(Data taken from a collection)
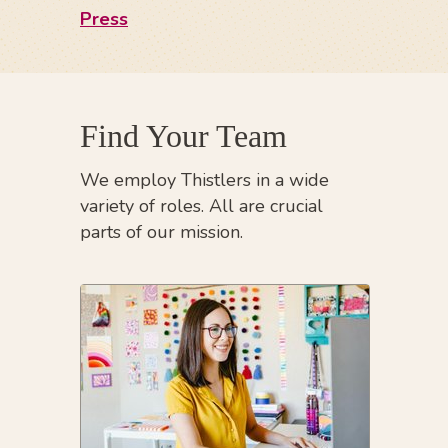
Press
Find Your Team
We employ Thistlers in a wide
variety of roles. All are crucial
parts of our mission.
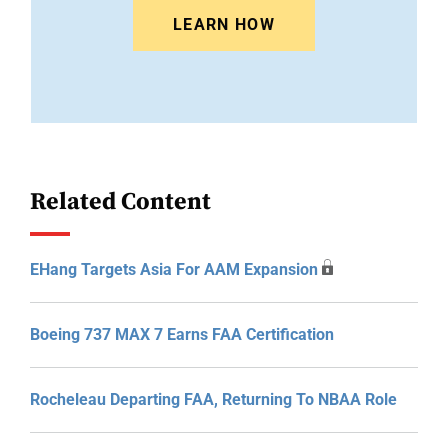
LEARN HOW
Related Content
EHang Targets Asia For AAM Expansion
Boeing 737 MAX 7 Earns FAA Certification
Rocheleau Departing FAA, Returning To NBAA Role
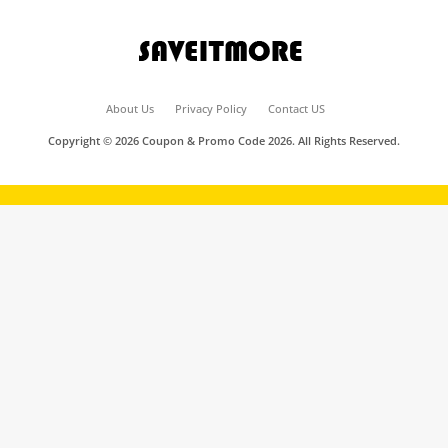
About Us
Privacy Policy
Contact US
Copyright © 2026 Coupon & Promo Code 2026. All Rights Reserved.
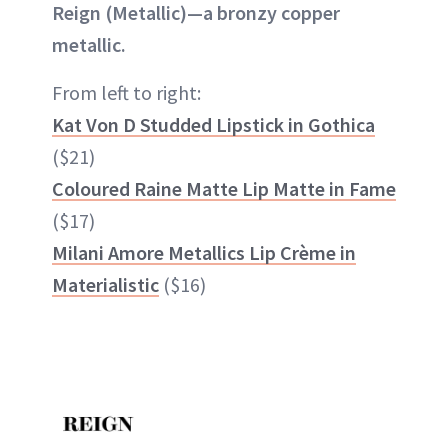
Reign (Metallic)—a bronzy copper
metallic.
From left to right:
Kat Von D Studded Lipstick in Gothica
($21)
Coloured Raine Matte Lip Matte in Fame
($17)
Milani Amore Metallics Lip Crème in
Materialistic
($16)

# Exercise:
Rewrite the lines from the start up to and including the line with "Rocheleau Departing FAA, Returning", renaming "FAA" to "Federal Aviation Administration" and changing nothing else. Leave the pictures out.

# Result:
Press
Find Your Team
We employ Thistlers in a wide
variety of roles. All are crucial
parts of our mission.
LEARN HOW
Related Content
EHang Targets Asia For AAM Expansion
Boeing 737 MAX 7 Earns Federal Aviation Administration Certification
Rocheleau Departing Federal Aviation Administration, Returning To NBAA Role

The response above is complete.